The story of Titanic’s sister ship on the night of 14/15 April 1912 gives a unique new insight into the Titanic tragedy. Entering service fully ten months ahead of Titanic, the Olympic was a near identical sister ship, the first of a class of three liners, two of which would sink.
Wade Sisson tells the story of the Olympic on that fateful night, how she was merely 350 miles away, outward bound from New York back to Southampton. Titanic’s faint distress signals were heard by the Olympic and her Captain, Haddock, prepared her for the rescue mission. Steaming at full speed towards the scene of the disaster, she was readied to receive passengers and crew from the doomed liner.

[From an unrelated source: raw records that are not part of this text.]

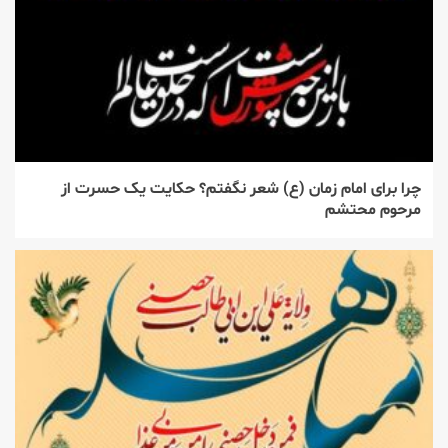
چرا برای امام زمان (ع) شعر نگفتم؟ حکایت یک حسرت از
مرحوم محتشم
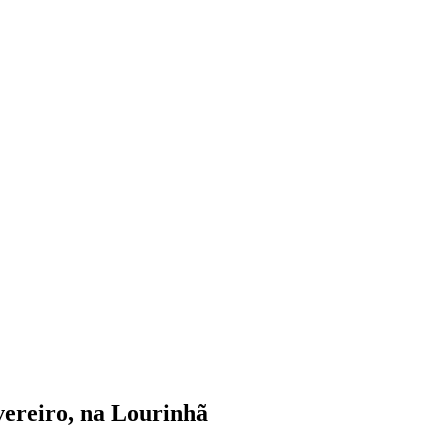
vereiro, na Lourinhã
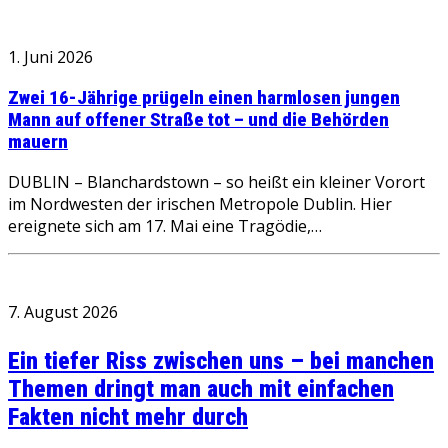
1. Juni 2026
Zwei 16-Jährige prügeln einen harmlosen jungen
Mann auf offener Straße tot – und die Behörden
mauern
DUBLIN – Blanchardstown – so heißt ein kleiner Vorort
im Nordwesten der irischen Metropole Dublin. Hier
ereignete sich am 17. Mai eine Tragödie,…
7. August 2026
Ein tiefer Riss zwischen uns – bei manchen
Themen dringt man auch mit einfachen
Fakten nicht mehr durch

She was too late, but wanted to collect the survivors from the much smaller Carpathia and transport them back to New York. Captain Rostron, of the Carpathia, sent a fateful message informing Haddock that she would take the passengers back to New York. It was feared that a ship to ship transfer using the Titanic’s lifeboats would be too traumatic for the lucky 700 passengers and crew from the Titanic and that the sight of her near identical sister would create panic among the survivors.
Arriving back in England, the crew of the Olympic mutinied until extra lifeboats were fitted aboard and on her next return voyage, she nearly ran aground off the Lizard, in Cornwall. This is her story of the Titanic disaster and it is a thrilling one.